I had something happen with him a few weeks back. I went to pick him up at his after school program and was talking to one of the teachers about something he did that day. I was joking with her ( they accept Jon and love him to pieces ) and made a comment something along the lines of "oh Jonathan what are we going to do with him...I wonder if he will ever figure it out."

He had a good day, but got in the car and started crying. At that point in time it hit me...he may not talk much....but I had fallen into the trap of assuming that he was not listening or understanding everything I say. Like any kid. It struck me..did I hurt his feelings?

And at that point...daddy went home and cried!

But at that point...daddy also learned something very important ... :)

I am very interested too in hearing what others are experiencing.
 
My DD is 5 years old she has a DX autism. She gets very emotional and cries very easily. She is in the minority being a girl with autism so people accept crying from her more than a boy I guess. We went through years of meltdowns, and screaming rages that lasted for hours. She has been seeing a specialist in the autism field for two years now. He has given me a lot of information regarding her emotional issues, and crying is the one thing many children with autism can do just like any other child. This is how they show us what they are feeling, and yes they do have feelings regardless of what most people think of autism. If they do not have the words, the use what they have which is their body language. With my DD, we let her calm down and she always tells me when she is ready for interaction. She is very smart and understands everything that is being said to her and about her. We have had to learn the hard way to watch everything we say or do around her.
She is the light of my life and my only child and I would give anything to help her. The main thing I can do for her is to give her as much positive encouragment and love as I can. Her whole face lights up when I tell her how proud I am of her!!!
 
My DD has HFA, she is now 15 and doing very well, but when she was younger she cried when frustrated or over stimulated.
What worked for us is I would get her on my lap, and hold her very tightly, pressing as much of her body to my body as I could (but gently....no pain, just nice firm pressure) and then i would rock us both. I would keep rocking until she calmed.......

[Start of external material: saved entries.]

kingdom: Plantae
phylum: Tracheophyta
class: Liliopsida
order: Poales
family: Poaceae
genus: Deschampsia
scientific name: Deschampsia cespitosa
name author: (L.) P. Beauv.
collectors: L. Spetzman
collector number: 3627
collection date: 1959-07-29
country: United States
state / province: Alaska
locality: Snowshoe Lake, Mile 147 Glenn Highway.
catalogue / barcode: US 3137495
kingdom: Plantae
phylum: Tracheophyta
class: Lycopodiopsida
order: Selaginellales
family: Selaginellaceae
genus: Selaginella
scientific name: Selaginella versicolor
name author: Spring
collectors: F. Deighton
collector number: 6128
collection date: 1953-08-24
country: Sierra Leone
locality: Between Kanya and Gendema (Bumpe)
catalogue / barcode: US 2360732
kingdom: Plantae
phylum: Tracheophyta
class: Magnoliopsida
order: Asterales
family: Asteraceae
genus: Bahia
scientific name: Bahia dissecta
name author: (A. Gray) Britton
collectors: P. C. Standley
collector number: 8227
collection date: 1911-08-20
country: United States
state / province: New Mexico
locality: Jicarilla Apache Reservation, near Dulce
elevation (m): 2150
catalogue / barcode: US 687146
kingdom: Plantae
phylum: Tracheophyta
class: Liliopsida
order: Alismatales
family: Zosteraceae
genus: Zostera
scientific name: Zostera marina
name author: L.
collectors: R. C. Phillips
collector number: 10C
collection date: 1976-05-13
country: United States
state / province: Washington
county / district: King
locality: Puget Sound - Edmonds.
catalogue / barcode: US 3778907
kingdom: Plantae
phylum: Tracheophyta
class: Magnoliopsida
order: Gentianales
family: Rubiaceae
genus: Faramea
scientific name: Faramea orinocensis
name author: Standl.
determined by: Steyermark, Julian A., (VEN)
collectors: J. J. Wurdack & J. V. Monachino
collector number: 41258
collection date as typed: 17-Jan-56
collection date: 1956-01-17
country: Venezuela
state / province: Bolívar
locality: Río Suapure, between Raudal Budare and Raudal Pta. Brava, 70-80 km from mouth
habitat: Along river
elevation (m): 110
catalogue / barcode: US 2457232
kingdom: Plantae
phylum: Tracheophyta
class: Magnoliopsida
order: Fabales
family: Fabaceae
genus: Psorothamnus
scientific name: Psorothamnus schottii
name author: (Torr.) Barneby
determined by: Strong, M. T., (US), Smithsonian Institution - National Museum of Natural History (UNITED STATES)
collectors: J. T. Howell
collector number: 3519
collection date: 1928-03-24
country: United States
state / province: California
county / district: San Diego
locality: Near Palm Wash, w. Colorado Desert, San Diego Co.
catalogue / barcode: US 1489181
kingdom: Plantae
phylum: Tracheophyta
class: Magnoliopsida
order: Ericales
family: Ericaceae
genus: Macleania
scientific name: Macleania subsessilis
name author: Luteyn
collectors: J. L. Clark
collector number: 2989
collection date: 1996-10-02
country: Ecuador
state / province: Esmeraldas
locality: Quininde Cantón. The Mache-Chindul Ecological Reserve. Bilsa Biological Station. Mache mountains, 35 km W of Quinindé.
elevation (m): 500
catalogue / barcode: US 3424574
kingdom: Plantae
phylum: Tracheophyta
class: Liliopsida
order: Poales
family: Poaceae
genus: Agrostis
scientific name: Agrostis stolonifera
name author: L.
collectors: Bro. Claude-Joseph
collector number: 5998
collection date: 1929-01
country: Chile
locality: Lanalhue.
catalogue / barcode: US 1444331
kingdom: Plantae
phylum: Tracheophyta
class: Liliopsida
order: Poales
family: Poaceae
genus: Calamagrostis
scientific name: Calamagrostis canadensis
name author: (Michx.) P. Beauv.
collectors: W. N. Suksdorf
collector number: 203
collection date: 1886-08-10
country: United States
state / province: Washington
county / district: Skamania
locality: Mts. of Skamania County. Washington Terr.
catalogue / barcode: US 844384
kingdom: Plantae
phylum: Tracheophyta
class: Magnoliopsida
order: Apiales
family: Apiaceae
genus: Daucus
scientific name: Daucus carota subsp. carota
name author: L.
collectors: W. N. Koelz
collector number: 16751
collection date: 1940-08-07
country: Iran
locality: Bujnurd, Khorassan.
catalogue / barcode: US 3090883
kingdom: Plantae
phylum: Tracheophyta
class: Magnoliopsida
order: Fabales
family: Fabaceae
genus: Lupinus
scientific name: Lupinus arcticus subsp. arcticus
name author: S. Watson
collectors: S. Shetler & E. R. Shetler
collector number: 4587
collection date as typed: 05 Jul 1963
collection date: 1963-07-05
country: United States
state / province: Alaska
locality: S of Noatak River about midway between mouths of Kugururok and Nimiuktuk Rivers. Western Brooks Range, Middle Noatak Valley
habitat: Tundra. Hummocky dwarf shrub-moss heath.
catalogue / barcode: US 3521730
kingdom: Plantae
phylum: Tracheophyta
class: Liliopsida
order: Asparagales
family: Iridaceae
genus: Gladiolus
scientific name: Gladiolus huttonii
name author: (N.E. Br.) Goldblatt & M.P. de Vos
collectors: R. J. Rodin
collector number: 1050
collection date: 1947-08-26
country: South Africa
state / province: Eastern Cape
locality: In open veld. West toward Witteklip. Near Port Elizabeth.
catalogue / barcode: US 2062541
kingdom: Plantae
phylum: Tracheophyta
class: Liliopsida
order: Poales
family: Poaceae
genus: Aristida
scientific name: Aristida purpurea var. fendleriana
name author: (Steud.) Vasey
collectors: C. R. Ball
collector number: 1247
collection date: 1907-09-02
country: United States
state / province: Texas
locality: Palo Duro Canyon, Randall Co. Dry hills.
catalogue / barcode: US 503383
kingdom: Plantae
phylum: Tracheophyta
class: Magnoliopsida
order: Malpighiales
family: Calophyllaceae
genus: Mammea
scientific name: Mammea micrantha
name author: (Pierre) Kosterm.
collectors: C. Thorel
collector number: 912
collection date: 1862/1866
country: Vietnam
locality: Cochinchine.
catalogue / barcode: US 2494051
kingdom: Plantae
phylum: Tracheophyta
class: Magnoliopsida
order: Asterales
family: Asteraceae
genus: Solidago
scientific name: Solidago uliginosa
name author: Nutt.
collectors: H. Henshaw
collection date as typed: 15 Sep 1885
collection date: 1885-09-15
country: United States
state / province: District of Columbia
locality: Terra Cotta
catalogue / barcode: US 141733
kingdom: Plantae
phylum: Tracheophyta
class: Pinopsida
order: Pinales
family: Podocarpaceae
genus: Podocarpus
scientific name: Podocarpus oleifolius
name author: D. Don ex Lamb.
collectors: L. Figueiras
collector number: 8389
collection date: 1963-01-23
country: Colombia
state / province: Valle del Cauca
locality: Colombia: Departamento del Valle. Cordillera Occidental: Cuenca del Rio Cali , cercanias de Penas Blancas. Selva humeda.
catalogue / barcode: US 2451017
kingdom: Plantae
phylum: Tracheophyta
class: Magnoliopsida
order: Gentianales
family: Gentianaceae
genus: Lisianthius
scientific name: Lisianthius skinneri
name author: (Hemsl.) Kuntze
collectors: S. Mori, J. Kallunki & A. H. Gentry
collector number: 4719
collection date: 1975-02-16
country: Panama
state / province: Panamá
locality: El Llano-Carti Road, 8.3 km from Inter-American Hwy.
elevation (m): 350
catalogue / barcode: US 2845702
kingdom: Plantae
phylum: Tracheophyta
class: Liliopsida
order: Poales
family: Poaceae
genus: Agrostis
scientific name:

The other thing that always happened is whenever we returned from a trip (usually Disney) she always woke up crying around 3 am. Even when we had perfect trips, it seemed like her body just needed the release once she completly relaxed.
 
Judy,

Thanks for posting your reply, your daughter is beautiful.

It gives me have hope to see teenagers with HFA doing so well. My DD is only 5 and her father and I worry about what she will face when she gets older.